Persistent grade 3 or higher toxicity (76.8%) from previous RT and an ECOG performance status of >2 (65.5%) were the most common conditions precluding thoracic reRT (Fig. 1B). For 52% of the respondents, the minimum interval after which they would consider re-irradiation was 6-12 months (Fig. 2A). In the postoperative setting, 33.6% of the respondents would not deliver reRT, whereas 35.5% would after R1-resection and 35.7% only in case of gross residual disease. ReRT was intended to achieve local control (89.6%) or to alleviate symptoms (69.2%). For treatment planning, most participants co-register CT (89.5%) and/or PET (87.2%) with the planning CT from initial RT (69.9%), using rigid image registration (70.6%). Assuming (partial) recovery of organs at risk (OAR) from RT may allow for higher cumulative doses to be accepted. For the chest wall, 54.4% of the participants allowed higher cumulative doses, while 48.2% and 47.7% did so for lungs and spinal cord, respectively (Fig. 2B).

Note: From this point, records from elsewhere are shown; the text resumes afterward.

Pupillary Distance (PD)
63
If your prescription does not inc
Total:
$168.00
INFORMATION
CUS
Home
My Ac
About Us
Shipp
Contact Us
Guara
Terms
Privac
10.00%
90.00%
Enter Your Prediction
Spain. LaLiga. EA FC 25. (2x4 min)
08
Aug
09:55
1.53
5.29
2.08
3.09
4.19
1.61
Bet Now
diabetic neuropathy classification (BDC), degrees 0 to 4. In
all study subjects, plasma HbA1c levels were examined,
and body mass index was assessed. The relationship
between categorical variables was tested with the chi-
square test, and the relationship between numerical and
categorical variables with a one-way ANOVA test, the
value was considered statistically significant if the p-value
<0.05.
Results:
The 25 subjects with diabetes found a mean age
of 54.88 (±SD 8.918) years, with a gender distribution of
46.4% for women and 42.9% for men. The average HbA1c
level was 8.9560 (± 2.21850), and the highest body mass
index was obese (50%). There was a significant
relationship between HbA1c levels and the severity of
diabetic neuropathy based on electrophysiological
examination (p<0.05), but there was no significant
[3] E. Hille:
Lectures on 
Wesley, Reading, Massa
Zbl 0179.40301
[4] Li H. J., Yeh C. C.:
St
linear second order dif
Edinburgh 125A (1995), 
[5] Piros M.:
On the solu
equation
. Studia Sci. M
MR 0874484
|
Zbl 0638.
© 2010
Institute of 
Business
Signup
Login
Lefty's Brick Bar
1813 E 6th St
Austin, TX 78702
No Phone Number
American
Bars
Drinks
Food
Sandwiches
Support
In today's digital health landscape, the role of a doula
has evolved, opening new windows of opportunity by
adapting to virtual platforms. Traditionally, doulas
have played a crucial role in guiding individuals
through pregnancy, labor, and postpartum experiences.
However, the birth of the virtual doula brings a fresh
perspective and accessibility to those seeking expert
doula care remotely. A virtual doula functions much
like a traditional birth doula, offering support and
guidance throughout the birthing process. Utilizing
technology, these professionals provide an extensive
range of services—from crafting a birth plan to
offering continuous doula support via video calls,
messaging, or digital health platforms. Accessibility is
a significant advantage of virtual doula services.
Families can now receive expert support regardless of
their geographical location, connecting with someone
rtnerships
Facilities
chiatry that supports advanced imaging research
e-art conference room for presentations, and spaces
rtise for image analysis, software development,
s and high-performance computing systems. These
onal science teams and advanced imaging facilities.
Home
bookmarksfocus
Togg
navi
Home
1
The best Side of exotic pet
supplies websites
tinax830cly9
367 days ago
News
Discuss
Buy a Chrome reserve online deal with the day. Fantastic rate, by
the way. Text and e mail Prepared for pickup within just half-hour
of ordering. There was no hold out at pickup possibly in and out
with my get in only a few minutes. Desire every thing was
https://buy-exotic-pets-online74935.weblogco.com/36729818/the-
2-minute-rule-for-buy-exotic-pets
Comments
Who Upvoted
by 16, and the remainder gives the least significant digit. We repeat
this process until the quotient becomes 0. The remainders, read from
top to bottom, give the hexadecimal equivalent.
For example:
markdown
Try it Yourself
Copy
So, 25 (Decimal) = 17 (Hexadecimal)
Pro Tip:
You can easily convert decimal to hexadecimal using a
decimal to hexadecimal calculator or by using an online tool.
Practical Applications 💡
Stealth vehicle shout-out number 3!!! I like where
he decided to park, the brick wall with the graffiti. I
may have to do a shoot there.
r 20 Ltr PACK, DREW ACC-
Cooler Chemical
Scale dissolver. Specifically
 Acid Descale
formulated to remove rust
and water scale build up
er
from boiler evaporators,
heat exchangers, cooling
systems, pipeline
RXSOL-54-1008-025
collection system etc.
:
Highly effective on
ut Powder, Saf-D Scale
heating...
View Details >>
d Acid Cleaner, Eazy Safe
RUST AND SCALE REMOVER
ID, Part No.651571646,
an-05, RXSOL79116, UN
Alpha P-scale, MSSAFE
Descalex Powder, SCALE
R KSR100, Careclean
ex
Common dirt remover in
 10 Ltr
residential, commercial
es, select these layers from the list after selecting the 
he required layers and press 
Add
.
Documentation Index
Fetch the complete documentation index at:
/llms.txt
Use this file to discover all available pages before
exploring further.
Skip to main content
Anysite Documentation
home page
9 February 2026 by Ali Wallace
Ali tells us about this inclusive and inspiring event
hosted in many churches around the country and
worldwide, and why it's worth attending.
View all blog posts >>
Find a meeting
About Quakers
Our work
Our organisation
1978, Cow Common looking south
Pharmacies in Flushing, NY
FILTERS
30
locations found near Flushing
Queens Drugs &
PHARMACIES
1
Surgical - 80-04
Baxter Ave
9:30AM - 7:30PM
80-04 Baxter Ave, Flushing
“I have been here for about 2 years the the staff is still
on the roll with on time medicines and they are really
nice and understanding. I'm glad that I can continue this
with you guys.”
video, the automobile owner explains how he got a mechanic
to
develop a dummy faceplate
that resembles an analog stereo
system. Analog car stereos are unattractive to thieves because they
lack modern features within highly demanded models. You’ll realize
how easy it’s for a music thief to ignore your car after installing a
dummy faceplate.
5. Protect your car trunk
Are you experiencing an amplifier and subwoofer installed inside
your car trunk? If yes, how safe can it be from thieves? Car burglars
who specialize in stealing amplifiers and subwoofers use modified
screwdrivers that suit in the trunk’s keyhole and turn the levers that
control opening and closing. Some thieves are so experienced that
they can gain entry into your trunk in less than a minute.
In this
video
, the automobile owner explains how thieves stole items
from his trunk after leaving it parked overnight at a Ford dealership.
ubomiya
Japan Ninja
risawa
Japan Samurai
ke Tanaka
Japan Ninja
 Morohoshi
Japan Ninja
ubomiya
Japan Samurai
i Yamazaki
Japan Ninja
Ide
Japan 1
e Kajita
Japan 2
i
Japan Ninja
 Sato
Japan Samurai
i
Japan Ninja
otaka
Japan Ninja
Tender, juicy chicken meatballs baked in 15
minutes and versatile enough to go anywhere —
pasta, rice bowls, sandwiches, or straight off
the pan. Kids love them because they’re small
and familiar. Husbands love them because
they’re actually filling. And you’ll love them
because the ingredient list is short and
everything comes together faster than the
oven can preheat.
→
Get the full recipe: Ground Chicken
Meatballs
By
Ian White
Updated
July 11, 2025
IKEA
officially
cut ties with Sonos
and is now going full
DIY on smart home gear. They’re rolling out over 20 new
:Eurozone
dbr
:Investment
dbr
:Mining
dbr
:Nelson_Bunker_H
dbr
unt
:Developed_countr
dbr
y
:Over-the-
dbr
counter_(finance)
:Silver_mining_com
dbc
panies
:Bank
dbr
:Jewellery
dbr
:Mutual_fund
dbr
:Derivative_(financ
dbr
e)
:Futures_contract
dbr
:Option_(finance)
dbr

VMAT (87.3%) and/or SBRT (79.6%) are most commonly utilized to deliver re-irradiation. CBCT is used by 92.2% of respondents for position verification.
After reRT, 61.1% state that patients are followed-up primarily by a radiation oncologist.




Conclusion

Thoracic reRT is applied in patients with locally recurrent and metastatic cancer to achieve different treatment goals, mostly using modern, conformal techniques or SBRT. Clinical practice diverges regarding patient selection, the minimum interval after primary RT, and acceptable OAR dose constraints. Thus, prospective investigation to guide harmonization of decision making and treatment management would be desirable.